Brauchen sie eine Zentrifuge, laden sie sich einen Open-Source-Bauplan auf den 3D-Drucker; als Antrieb genügt eine Heimwerker-Schleifmaschine. Ja, ich weiß schon: Nicht jeder Hack verfolgt altruistische Motive. Die Technik bietet sich auch an, will man heimlich einen privaten Vaterschaftstest machen, Seitensprünge nachweisen oder Oma einen grünlich fluoreszierenden Joghurt unterjubeln. Aber stört Sie das wirklich, solange alle Genhacker hoch und heilig schwören, dass sie sich bemühen wollen, im Rahmen ihrer Möglichkeiten die in sie gesetzten Sicherheitserwartungen zu erfüllen?

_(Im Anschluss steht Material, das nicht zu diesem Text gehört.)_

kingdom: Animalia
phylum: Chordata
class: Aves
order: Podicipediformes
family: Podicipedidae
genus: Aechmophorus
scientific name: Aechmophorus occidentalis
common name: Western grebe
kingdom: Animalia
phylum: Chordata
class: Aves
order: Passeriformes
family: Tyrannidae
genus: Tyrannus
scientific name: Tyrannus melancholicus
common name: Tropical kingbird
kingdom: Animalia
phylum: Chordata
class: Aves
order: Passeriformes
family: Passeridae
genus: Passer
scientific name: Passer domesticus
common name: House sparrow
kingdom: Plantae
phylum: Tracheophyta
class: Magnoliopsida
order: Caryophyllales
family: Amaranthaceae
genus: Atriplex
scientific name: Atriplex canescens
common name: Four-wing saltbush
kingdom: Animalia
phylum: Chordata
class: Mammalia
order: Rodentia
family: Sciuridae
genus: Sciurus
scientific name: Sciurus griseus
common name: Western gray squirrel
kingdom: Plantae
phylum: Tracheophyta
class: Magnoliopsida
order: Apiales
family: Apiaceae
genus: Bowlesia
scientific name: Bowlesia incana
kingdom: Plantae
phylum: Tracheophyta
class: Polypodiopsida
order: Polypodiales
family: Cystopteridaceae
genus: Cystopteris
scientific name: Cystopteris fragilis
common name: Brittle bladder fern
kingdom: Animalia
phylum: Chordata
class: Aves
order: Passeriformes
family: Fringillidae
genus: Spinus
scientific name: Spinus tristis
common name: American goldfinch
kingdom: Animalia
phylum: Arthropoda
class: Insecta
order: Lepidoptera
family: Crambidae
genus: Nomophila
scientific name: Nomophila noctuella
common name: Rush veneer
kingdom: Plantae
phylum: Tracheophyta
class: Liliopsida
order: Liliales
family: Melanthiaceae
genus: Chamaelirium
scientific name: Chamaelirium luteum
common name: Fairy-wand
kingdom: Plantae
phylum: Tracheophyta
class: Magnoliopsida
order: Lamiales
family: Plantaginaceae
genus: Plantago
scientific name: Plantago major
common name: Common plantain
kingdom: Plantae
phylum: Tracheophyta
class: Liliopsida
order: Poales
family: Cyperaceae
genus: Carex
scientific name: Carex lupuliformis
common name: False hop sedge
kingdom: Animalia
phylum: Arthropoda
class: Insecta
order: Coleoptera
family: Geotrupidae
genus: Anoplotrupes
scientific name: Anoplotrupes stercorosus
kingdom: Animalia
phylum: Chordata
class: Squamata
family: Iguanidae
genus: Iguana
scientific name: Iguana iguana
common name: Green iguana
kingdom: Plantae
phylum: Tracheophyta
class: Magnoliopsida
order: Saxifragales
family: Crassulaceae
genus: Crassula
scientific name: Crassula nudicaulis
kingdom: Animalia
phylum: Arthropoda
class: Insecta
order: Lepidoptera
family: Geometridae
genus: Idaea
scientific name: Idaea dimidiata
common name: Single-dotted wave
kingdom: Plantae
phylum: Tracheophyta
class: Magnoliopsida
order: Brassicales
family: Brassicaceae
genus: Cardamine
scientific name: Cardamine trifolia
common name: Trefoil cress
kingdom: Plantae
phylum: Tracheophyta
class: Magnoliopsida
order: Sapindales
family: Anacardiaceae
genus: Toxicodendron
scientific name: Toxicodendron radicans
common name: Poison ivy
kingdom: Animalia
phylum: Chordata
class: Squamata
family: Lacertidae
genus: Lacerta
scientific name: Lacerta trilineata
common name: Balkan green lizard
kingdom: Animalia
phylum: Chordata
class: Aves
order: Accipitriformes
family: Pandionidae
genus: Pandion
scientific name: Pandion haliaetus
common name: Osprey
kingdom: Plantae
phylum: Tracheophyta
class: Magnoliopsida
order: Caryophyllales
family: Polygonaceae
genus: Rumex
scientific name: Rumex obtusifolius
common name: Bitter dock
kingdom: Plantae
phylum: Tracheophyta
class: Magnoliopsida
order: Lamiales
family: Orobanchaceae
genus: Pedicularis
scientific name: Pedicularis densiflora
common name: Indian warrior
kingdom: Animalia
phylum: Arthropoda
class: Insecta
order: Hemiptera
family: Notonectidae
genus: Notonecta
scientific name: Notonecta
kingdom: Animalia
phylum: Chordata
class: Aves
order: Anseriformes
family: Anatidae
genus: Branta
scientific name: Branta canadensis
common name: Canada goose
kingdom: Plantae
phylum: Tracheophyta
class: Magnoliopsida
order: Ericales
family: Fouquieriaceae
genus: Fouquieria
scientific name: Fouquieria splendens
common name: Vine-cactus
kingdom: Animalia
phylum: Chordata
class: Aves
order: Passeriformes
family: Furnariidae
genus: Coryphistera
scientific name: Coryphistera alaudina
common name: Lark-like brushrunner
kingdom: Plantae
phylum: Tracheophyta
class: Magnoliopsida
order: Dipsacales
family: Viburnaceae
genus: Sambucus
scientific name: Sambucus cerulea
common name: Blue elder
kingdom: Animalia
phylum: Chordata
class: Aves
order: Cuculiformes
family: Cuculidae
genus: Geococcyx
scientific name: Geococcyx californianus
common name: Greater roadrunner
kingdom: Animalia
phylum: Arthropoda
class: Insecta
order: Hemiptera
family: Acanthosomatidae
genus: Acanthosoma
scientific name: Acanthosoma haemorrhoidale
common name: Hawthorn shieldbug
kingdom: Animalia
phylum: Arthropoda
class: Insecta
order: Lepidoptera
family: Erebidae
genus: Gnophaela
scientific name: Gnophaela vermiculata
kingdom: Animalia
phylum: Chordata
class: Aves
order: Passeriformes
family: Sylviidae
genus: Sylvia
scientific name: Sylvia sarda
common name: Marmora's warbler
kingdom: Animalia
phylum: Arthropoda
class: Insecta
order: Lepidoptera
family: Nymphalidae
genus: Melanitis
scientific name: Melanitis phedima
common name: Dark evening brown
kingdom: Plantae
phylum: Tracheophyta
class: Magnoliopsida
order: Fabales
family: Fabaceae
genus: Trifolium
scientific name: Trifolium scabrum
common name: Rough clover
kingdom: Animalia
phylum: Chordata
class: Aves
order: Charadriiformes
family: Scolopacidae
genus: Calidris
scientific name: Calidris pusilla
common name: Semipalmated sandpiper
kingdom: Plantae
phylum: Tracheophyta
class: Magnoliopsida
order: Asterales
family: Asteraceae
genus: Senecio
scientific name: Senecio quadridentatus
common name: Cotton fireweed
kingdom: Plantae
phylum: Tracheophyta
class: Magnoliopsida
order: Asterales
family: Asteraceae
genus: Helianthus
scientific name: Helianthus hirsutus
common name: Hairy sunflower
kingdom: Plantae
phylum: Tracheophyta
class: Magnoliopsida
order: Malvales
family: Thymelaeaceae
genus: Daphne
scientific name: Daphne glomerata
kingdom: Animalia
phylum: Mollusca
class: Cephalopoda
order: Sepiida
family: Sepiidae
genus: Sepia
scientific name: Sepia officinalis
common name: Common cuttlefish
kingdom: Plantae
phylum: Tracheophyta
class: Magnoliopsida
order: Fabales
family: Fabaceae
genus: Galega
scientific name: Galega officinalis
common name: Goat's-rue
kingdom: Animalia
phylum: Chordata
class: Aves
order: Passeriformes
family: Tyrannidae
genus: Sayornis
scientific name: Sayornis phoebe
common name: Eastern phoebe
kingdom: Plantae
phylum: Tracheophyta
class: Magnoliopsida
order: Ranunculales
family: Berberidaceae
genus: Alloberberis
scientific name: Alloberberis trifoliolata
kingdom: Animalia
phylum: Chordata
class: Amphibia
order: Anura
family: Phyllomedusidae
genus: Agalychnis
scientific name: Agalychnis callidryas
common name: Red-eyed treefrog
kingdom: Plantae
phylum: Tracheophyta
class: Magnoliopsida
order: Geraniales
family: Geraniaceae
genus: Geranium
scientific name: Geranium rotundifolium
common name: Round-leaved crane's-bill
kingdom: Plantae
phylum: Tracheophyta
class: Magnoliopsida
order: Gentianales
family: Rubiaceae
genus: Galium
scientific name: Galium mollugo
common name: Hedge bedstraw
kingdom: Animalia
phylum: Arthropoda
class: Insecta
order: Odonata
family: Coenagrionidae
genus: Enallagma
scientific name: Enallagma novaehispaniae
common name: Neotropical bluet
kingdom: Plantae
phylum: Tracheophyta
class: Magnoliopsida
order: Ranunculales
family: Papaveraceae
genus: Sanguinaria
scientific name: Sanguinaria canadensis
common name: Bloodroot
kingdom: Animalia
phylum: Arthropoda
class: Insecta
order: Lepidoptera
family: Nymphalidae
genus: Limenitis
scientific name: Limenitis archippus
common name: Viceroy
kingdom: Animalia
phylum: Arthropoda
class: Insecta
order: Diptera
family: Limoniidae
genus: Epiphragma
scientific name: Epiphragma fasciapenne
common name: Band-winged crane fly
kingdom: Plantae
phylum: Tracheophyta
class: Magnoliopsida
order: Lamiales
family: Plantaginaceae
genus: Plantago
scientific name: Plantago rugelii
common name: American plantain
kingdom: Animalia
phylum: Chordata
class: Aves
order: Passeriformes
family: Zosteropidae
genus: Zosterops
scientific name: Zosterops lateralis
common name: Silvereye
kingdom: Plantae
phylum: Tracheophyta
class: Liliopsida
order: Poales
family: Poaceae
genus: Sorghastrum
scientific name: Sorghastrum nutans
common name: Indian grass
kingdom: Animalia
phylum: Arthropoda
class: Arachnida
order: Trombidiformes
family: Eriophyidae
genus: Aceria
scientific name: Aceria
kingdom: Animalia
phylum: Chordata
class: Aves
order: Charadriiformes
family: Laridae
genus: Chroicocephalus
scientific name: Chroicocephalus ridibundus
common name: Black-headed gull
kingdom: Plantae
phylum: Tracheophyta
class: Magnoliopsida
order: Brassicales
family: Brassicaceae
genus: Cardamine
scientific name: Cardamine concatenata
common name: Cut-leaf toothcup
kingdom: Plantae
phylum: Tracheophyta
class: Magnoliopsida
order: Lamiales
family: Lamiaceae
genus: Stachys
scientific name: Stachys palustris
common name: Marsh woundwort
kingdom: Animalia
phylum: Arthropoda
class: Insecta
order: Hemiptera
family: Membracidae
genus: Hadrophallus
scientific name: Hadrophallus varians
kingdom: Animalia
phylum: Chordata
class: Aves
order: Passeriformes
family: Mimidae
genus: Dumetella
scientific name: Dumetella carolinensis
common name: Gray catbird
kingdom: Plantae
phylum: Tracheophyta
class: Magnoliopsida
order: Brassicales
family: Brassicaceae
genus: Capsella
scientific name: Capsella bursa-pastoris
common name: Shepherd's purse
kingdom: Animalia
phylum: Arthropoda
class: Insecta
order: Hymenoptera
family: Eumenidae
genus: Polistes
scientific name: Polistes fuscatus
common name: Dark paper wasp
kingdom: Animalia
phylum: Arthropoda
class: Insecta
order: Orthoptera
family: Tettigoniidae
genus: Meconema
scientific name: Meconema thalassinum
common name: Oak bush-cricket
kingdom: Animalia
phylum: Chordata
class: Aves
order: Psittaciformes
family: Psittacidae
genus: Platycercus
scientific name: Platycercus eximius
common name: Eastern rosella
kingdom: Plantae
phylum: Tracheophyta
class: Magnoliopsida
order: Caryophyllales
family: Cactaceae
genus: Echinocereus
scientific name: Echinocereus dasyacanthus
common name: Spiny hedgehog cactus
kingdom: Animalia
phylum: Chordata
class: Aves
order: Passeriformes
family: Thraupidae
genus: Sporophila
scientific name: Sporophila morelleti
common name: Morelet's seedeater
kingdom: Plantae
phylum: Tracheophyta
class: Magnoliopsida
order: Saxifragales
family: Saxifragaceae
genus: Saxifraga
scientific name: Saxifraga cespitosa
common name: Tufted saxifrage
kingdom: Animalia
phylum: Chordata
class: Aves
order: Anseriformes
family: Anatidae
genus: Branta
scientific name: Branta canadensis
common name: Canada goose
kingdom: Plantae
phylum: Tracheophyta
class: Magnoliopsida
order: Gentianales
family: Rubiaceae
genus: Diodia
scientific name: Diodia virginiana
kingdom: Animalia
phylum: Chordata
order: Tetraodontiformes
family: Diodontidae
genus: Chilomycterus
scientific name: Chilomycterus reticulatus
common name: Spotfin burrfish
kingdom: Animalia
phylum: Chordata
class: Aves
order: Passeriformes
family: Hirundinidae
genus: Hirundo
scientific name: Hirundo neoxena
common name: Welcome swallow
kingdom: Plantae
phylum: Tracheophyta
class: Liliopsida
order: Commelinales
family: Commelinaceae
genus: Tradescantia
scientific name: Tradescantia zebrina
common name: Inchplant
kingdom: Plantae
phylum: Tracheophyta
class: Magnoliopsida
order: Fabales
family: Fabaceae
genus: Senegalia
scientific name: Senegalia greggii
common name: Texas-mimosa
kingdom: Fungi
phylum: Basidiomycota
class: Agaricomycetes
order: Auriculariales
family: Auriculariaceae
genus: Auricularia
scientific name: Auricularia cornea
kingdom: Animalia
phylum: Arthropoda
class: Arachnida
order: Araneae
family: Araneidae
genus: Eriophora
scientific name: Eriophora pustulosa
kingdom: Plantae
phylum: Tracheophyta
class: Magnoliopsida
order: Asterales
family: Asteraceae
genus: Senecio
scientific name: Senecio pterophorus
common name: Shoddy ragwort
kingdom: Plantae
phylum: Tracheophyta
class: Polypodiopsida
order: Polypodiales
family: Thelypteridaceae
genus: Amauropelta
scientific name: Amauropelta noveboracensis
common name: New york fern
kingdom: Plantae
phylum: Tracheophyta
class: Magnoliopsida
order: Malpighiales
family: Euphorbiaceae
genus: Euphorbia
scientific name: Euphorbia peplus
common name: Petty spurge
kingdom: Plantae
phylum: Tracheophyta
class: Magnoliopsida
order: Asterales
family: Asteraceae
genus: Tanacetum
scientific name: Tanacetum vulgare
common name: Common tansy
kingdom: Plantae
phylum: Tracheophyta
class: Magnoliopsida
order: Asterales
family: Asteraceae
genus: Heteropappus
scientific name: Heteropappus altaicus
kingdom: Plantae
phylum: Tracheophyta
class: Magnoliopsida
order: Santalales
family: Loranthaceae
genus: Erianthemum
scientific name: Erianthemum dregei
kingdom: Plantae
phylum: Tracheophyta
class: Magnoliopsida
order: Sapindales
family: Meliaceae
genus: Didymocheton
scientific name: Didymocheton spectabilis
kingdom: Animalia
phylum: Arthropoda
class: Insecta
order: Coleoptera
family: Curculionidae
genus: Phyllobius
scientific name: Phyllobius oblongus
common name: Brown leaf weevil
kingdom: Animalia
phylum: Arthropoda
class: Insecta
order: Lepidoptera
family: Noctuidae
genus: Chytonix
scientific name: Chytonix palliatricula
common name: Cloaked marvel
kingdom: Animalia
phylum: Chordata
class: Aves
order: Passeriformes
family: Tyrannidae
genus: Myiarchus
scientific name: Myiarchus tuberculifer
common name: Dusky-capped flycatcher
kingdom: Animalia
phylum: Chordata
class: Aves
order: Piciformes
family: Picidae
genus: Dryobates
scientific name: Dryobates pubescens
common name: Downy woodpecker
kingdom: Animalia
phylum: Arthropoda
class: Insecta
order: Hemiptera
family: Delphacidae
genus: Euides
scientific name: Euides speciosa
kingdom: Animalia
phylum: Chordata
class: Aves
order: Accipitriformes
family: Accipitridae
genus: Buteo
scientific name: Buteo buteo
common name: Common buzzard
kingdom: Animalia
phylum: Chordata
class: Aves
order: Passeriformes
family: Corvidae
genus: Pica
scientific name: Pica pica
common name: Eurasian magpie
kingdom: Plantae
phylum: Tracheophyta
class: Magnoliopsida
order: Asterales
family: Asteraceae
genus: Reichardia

Bei uns sind heimliche Gen-Basteleien natürlich verboten. Typisch! Nur heißt das nicht, dass Ihr Nachbar kein schickes Secondhand-Genlabor im Keller hätte. Das Equipment führen auch deutsche eBay-Händler. Denken Sie bitte daran, falls Ihre Nachbarin Ihnen mal schöne Augen machen sollte. Ein einziges ausgefallenes Haar an einem Ort, an dem Sie nichts zu suchen haben, schon landen Sie als Opfer im Polizeibericht der „Bild“: „Irrsinn Gentechnik: Eifersüchtiger Hobbyforscher erschlägt Nebenbuhler!“
ULF J. FROITZHEIM, freier Journalist, experimentiert nach wie vor lieber mit der deutschen Sprache als mit Basenpaaren.